··· Recorded data

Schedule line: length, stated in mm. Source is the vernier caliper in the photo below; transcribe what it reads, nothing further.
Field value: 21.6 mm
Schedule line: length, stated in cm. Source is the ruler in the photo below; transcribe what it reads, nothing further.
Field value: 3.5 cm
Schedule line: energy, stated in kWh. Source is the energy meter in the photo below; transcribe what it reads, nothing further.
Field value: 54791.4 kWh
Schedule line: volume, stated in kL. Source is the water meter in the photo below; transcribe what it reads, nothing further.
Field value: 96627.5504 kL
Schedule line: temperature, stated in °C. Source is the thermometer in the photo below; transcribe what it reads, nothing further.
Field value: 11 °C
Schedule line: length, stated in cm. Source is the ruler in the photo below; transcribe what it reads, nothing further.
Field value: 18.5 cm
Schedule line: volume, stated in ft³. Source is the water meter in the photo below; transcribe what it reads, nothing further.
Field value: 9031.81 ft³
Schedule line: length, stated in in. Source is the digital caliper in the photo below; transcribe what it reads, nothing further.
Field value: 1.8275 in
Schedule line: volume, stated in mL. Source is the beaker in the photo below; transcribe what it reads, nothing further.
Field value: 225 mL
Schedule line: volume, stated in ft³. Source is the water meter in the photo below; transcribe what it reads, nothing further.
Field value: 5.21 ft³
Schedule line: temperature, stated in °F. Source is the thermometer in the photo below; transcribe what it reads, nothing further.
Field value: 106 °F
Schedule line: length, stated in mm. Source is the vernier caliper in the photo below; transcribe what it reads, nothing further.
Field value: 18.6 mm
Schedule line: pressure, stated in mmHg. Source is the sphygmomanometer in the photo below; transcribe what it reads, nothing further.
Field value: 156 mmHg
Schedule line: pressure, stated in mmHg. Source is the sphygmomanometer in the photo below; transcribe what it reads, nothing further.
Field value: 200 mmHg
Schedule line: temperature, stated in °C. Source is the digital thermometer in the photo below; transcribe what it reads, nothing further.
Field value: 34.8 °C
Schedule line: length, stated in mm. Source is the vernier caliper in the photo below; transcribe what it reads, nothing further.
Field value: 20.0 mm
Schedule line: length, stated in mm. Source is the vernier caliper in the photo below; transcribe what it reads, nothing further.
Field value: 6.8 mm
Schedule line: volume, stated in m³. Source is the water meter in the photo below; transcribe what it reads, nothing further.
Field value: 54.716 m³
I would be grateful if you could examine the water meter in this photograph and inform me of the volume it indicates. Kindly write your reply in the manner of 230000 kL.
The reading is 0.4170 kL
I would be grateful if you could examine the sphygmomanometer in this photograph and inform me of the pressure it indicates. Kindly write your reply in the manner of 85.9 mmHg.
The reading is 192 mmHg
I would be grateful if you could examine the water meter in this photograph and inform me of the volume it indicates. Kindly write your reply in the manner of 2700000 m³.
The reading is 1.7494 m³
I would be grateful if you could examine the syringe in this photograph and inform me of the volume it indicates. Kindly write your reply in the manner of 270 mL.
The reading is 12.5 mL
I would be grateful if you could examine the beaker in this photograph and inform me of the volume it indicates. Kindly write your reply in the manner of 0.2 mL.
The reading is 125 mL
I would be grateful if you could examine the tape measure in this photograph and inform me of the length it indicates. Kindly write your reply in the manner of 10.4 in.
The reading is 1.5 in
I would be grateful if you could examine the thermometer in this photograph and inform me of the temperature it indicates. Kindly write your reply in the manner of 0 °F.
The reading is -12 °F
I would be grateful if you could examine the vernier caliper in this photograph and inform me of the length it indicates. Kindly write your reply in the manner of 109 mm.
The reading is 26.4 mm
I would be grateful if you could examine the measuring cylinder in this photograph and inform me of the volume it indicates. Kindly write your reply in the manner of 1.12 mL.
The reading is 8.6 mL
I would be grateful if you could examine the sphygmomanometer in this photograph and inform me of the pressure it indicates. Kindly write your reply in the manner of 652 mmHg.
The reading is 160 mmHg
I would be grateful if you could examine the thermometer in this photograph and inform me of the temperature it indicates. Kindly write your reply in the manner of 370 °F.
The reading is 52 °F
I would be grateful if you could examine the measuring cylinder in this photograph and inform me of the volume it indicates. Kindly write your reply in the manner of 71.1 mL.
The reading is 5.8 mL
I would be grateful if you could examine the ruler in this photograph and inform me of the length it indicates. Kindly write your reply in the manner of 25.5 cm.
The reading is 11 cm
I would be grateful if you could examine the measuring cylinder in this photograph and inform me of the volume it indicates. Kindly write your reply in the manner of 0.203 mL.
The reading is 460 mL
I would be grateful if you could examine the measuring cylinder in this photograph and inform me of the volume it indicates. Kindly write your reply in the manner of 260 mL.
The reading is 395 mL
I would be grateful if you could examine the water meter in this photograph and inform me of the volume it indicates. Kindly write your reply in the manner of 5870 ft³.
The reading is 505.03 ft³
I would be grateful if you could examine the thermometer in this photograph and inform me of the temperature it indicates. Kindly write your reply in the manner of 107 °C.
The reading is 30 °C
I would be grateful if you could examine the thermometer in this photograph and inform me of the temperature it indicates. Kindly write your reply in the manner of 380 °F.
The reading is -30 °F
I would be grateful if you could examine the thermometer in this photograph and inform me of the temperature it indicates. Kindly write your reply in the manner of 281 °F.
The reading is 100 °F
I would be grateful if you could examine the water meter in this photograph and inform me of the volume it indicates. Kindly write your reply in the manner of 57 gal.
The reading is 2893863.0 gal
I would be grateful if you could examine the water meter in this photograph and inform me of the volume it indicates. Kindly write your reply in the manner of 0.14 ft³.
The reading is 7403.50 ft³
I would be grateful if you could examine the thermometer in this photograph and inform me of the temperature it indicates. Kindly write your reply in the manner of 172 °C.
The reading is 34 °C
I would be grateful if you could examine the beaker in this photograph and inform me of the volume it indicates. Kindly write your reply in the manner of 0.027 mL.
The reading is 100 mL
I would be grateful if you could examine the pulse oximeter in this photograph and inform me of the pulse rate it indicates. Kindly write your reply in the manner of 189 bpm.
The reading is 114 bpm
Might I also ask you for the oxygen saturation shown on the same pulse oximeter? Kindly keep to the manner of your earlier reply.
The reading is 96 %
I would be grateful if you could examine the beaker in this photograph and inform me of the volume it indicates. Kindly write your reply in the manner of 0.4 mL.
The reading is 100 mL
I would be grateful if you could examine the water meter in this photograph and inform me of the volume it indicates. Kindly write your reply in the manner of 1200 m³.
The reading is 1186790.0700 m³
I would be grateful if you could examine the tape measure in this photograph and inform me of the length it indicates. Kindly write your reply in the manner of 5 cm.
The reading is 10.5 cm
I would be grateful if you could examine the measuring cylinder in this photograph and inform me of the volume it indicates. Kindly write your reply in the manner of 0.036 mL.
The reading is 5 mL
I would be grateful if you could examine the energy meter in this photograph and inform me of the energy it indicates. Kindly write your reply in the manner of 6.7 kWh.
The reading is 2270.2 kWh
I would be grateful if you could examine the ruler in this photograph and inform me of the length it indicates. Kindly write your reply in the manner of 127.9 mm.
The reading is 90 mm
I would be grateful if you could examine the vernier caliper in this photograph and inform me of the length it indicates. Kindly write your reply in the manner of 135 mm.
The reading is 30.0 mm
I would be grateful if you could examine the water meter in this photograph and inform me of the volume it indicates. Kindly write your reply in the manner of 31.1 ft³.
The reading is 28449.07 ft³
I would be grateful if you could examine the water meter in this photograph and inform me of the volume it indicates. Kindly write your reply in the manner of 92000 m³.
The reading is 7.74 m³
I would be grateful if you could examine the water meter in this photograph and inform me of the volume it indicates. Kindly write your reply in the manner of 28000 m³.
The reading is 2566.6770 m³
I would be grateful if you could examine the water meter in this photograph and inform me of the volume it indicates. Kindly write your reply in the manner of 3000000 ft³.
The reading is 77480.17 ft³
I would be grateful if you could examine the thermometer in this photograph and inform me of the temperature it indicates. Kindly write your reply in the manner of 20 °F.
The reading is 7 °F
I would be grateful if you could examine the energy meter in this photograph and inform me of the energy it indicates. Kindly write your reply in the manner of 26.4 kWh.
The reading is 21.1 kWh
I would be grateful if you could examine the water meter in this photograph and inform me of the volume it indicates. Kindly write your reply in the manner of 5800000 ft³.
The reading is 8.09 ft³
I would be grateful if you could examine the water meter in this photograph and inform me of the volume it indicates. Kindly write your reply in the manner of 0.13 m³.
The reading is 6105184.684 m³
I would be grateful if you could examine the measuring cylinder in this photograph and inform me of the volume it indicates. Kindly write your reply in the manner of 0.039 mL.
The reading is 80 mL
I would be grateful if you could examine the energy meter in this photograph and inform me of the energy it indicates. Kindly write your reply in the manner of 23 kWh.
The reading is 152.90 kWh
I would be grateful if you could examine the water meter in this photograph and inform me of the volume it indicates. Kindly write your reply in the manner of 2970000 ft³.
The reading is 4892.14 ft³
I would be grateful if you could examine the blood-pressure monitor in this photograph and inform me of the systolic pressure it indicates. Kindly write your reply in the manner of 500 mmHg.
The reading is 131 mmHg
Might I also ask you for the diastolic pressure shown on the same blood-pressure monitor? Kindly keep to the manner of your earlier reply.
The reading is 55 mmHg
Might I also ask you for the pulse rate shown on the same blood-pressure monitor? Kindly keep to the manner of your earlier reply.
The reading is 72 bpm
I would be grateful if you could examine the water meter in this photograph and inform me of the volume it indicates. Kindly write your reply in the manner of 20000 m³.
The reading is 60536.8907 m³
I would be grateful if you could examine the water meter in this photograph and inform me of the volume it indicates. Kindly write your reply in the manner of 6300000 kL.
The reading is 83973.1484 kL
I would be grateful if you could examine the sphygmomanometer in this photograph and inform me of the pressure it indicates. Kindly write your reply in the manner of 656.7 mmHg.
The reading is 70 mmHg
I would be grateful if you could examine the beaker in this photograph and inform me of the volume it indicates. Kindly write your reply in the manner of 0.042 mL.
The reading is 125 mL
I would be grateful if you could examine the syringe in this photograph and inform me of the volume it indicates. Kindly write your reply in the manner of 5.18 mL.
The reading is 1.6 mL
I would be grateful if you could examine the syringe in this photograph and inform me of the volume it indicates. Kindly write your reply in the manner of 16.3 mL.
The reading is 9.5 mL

······

# What you have to do
Copy out the items above exactly, from the line with "manner of 5 cm." up to and including the line with "The reading is 2566.6770 m³".

# Answer for the task
I would be grateful if you could examine the tape measure in this photograph and inform me of the length it indicates. Kindly write your reply in the manner of 5 cm.
The reading is 10.5 cm
I would be grateful if you could examine the measuring cylinder in this photograph and inform me of the volume it indicates. Kindly write your reply in the manner of 0.036 mL.
The reading is 5 mL
I would be grateful if you could examine the energy meter in this photograph and inform me of the energy it indicates. Kindly write your reply in the manner of 6.7 kWh.
The reading is 2270.2 kWh
I would be grateful if you could examine the ruler in this photograph and inform me of the length it indicates. Kindly write your reply in the manner of 127.9 mm.
The reading is 90 mm
I would be grateful if you could examine the vernier caliper in this photograph and inform me of the length it indicates. Kindly write your reply in the manner of 135 mm.
The reading is 30.0 mm
I would be grateful if you could examine the water meter in this photograph and inform me of the volume it indicates. Kindly write your reply in the manner of 31.1 ft³.
The reading is 28449.07 ft³
I would be grateful if you could examine the water meter in this photograph and inform me of the volume it indicates. Kindly write your reply in the manner of 92000 m³.
The reading is 7.74 m³
I would be grateful if you could examine the water meter in this photograph and inform me of the volume it indicates. Kindly write your reply in the manner of 28000 m³.
The reading is 2566.6770 m³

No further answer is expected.